Sur le vif - Jeudi 24.02.22 - 10.06h
Face à toute guerre, que devons-nous faire ? Tenter de comprendre. Cela se fait avec le cerveau, non avec les tripes. Avec la connaissance de l'Histoire, non avec la morale. Avec une immense propension à se mettre dans la pensée de tous les belligérants. Dans leurs têtes. Dans leurs langues. Dans leurs visions du monde. Dans leurs horizons d'attente, physiques et métaphysiques. Tout cela, oui. Tout ce qui précisément ne fut jamais fait lors de la guerre des Balkans, dans les années 1990.
L'Ukraine, depuis des siècles, est sur une ligne de fracture entre la zone d'influence russe et, à l'Ouest, un tropisme vers notre Europe occidentale. Cela ne changera jamais. Quels que soient les événements des semaines et des mois prochains, ce déchirement, entre deux mondes, demeurera. Une Ukraine entièrement sous la coupe de Moscou, comme à l'époque soviétique, n'est assurément pas la solution. Mais une Ukraine membre de l'Otan, Organisation du Traité de l'Atlantique Nord, absolue provocation des Américains, c'est insupportable au monde russe, il faut arriver à le comprendre.
Que font les Américains, puissance extra-européenne, en Europe de l'Est, depuis la chute du Mur, et l'effondrement de l'Union soviétique ? Ils avancent leurs pions, en direction de la Russie.

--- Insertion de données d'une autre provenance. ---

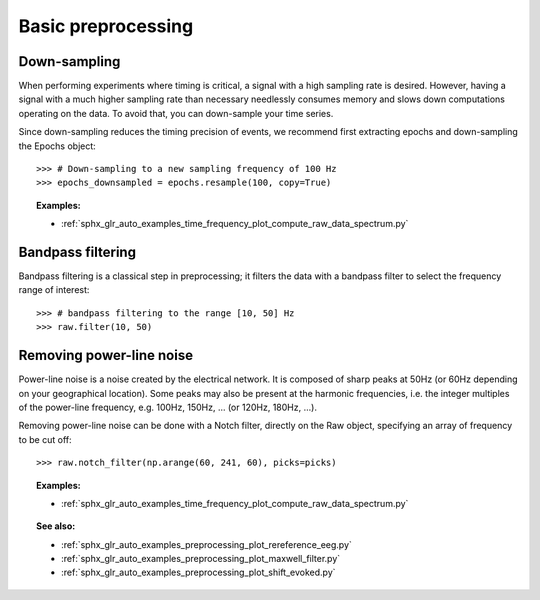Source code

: Basic preprocessing
===================
Down-sampling
-------------
When performing experiments where timing is critical, a signal with a high
sampling rate is desired. However, having a signal with a much higher sampling
rate than necessary needlessly consumes memory and slows down computations
operating on the data. To avoid that, you can down-sample your time series.

Since down-sampling reduces the timing precision of events, we recommend first
extracting epochs and down-sampling the Epochs object::

    >>> # Down-sampling to a new sampling frequency of 100 Hz
    >>> epochs_downsampled = epochs.resample(100, copy=True)

.. figure:: ../../../../_images/sphx_glr_plot_resample_001.png
    :target: ../../auto_examples/time_frequency/plot_compute_raw_data_spectrum.html
    :scale: 50%
    :align: center

.. topic:: Examples:

    * :ref:`sphx_glr_auto_examples_time_frequency_plot_compute_raw_data_spectrum.py`

Bandpass filtering
------------------
Bandpass filtering is a classical step in preprocessing; it filters the data
with a bandpass filter to select the frequency range of interest::

    >>> # bandpass filtering to the range [10, 50] Hz
    >>> raw.filter(10, 50)


Removing power-line noise
-------------------------
Power-line noise is a noise created by the electrical network.
It is composed of sharp peaks at 50Hz (or 60Hz depending on your geographical location).
Some peaks may also be present at the harmonic frequencies, i.e. the integer multiples of
the power-line frequency, e.g. 100Hz, 150Hz, ... (or 120Hz, 180Hz, ...).

Removing power-line noise can be done with a Notch filter, directly on the Raw object,
specifying an array of frequency to be cut off::

    >>> raw.notch_filter(np.arange(60, 241, 60), picks=picks)

.. figure:: ../../../../_images/sphx_glr_plot_compute_raw_data_spectrum_002.png
    :target: ../../auto_examples/time_frequency/plot_compute_raw_data_spectrum.html
    :scale: 50%
    :align: center

.. topic:: Examples:

    * :ref:`sphx_glr_auto_examples_time_frequency_plot_compute_raw_data_spectrum.py`

.. topic:: See also:

    * :ref:`sphx_glr_auto_examples_preprocessing_plot_rereference_eeg.py`
    * :ref:`sphx_glr_auto_examples_preprocessing_plot_maxwell_filter.py`
    * :ref:`sphx_glr_auto_examples_preprocessing_plot_shift_evoked.py`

Ils l'encerclent doucement, par l'Ouest et par le Sud. Que vient faire le monde de "l'Atlantique Nord" (on pense à la Charte signée par Churchill et Roosevelt, en 1941), aux confins directs de la Russie ? Que dirions-nous, si les Russes venaient placer leurs troupes sur la frontière des États-Unis avec le Canada, ou avec le Mexique ? Ou s'ils réinstallaient des missiles à Cuba ?
Toute l'appréhension des événements ukrainiens, c'est dans ce contexte historique, celui d'une immense provocation américaine depuis trente ans en Europe de l'Est, qu'il faut le placer. J'accepterai ici, dans les semaines qui viennent, les commentaires de ceux qui travaillent avec leur cerveau, leurs connaissances de l'Histoire, leur degré d'initiation dans les langues (la langue russe, par exemple), leur ouverture à saisir d'autres modes de pensée. J'évacuerai, en revanche, tout ce qui suinte la morale, le jugement hâtif ou émotionnel, la confusion du politique avec l'humanitaire, bref toute cette fange qui empesa et empêtra les esprits pendant les guerres balkaniques.
Voilà le lecteur averti. Des dizaines de milliers d'autres sites, d'autres hôtes, vous donneront l'occasion, si ma règle du jeu vous déplaît, d'aller déverser chez eux votre morale, votre réprobation, vos anathèmes.
Je veux ici de l'analyse. De l'intelligence. De la valeur ajoutée. De l'ouverture intellectuelle. Manichéens, allez voir ailleurs.